‘O soldado do século 16 não usava uniforme. Como relata o historiador militar John Keegan, ele ‘orgulhava-se da diversidade de sua indumentária, muitas vezes produto de pilhagem’. Esse guerreiro mercenário adotava ‘a moda renascentista de rasgar as roupas externas para exibir as sedas e veludos usados por baixo’ para mostrar que ‘um soldado podia tomar a seu bel-prazer coisas finas e usá-las com impunidade’. O uniforme militar generalizou-se no século 18, como elemento simbólico da afirmação da soberania do Estado, e seu uso foi consagrado pelo ‘exército de cidadãos’ da França revolucionária, que proclamou o igualitarismo e suprimiu as distinções entre os nobres e a plebe.

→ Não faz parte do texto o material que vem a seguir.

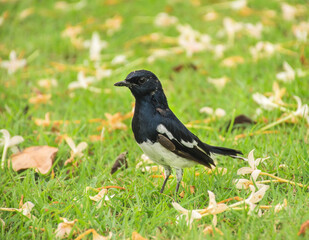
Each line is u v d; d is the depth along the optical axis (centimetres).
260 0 1841
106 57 1542
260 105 1180
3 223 783
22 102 1302
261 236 717
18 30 1769
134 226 778
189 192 884
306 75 1320
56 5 1877
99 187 921
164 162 873
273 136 1058
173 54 1552
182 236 729
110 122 1130
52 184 928
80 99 1298
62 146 1055
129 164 1019
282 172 913
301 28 1531
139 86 844
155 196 891
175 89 1346
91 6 1920
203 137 1084
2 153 1058
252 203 777
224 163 977
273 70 1383
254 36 1553
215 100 1264
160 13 1786
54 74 1463
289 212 772
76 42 1609
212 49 1523
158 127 844
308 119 1080
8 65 1436
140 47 1628
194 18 1780
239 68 1425
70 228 750
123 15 1820
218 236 712
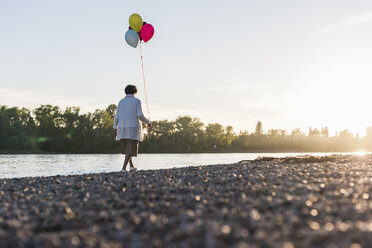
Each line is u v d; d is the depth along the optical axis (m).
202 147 121.94
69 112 90.38
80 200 4.20
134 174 7.09
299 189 4.16
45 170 14.53
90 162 23.58
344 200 3.40
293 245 2.16
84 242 2.38
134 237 2.47
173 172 7.23
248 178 5.30
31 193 4.96
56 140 86.88
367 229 2.38
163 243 2.29
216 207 3.44
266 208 3.22
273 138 160.50
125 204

Como o uniforme militar, o uniforme escolar, mais do que uma vestimenta, é um símbolo. Ele desempenha a função de cancelar as diferenças de berço, renda, cultura e religião entre os jovens estudantes. Ele circunda o espaço e o tempo da escola por meio de uma fronteira imaginária que separa a vivência pública da privada. Ele veicula uma mensagem de compromisso do Estado com a educação pública e de reconhecimento da cidadania plena de todos os que atravessam o portão da escola.
Esses significados simbólicos do uniforme escolar parecem, surpreendentemente, escapar à compreensão do prefeito José Serra. A sua decisão de vender espaços publicitários nos uniformes escolares de São Paulo revela desprezo pelas obrigações do Estado e pelos direitos dos estudantes. Os argumentos esgrimidos pela prefeitura e a linguagem utilizada pelos defensores da ‘solução criativa’ de distribuir uniformes ‘patrocinados’ evidenciam um grau preocupante de dissolução dos valores republicanos entre nós.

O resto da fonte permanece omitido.